Leaning forward, I picked up a pen and began to doodle, letting my thoughts drift. It was no surprise those thoughts drifted to Hudson as Nora began talking about her wedding planner. I’d been thinking a lot about Hudson in the three days since the elevator incident. I’d be analyzing numbers and his face would pop into my mind. Sometimes it was him smiling as he’d been while he sat listening to my story, and sometimes it was the blurred view of nose and lips as his head was pressed to mine, in that moment right before he kissed me—that moment when he’d told me how beautiful I was.
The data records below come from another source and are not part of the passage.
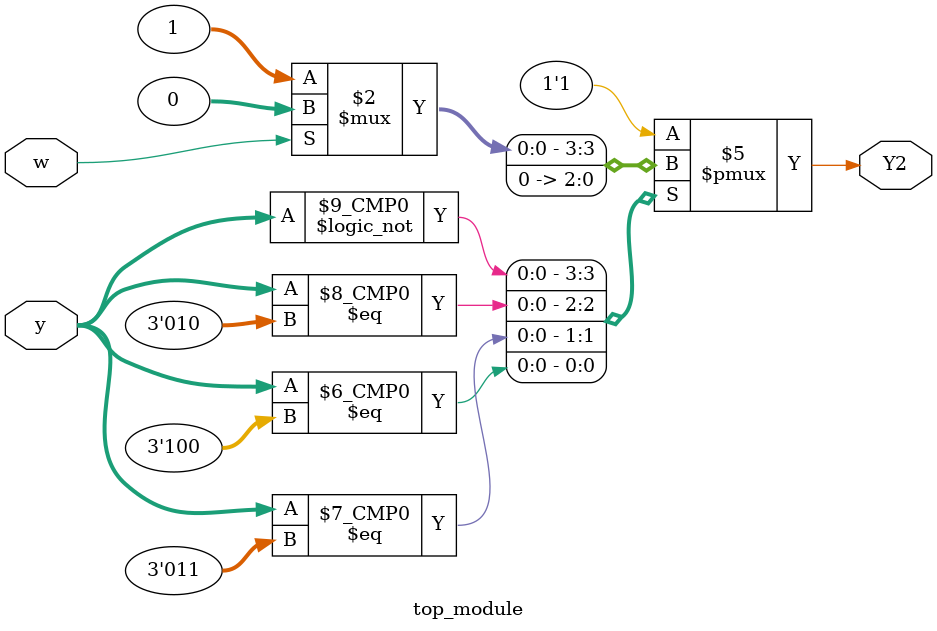
<source format=sv>
module top_module(
    input [3:1] y,
    input w,
    output reg Y2);

    always @(*) begin
        case (y)
            // Next state logic for Y2
            3'b000: Y2 = (w) ? 0 : 1;
            3'b001: Y2 = 1;
            3'b010: Y2 = 0;
            3'b011: Y2 = 0;
            3'b100: Y2 = 0;
            3'b101: Y2 = 1;
            default: Y2 = 1;
        endcase
    end

endmodule

</source>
I’d been letting Nora talk, feeding her a steady stream of affirmations, when her words pulled me out of my Hudson-filled thoughts and back to the present. “Grant asked about you,” she said.

I sat my pen down, giving the call my full attention. “You know I’m not interested in Grant, Nora,” I said, my voice steady and clear.

I could practically hear Nora roll her eyes through the phone. “You just haven’t given him a chance. He reminds me so much of Ethan, Claire.”

I made a wry face, refraining from mentioning that was half the problem.

“He’s smart and sweet and hella good looking,” Nora added, and while he was reasonably good looking and definitely smart, I’d never seen any evidence he was sweet. This had to end.

“I appreciate the thought, Nora, but I’m seeing someone,” I said. It was a lie I probably should’ve let die, but with Nora and Mom’s setup nipping at my heels, I needed to pull out the heavy artillery. I’d deal with the fallout as it came.

Nora made a disdainful little snort. “Emily mentioned, but I know you, Claire. If it were serious, you’d bring him with you to the wedding. You aren’t, so this is either something very new, or you know it’s never going to work, because I think if you ever found the right guy you’d lock him down quick.” She tittered as if she’d made a funny joke. “That’s why I think you’d be so good with Grant.”

My nose curled irritably. I hated that this was how my family saw me. It wasn’t like I was being purposefully picky. It was depressing to be single. I happened to know that only thirty percent of women my age were still single, and if I dragged my sad, lonely, single self all the way to age thirty, that number would drop to less than twenty percent. It was depressing to know that I didn’t just feel like the only single woman left in the whole city, I quickly was becoming just that.

And yet, all the wallowing and self-pity in the world wouldn’t make Grant the right man.

“I think he may be able to come to the wedding,” I said. They were stupid words. Stupid, crazy words said by a stupid, crazy woman.

“Who?” Nora asked.

“Hudson. If he can get off work. We’ll see.”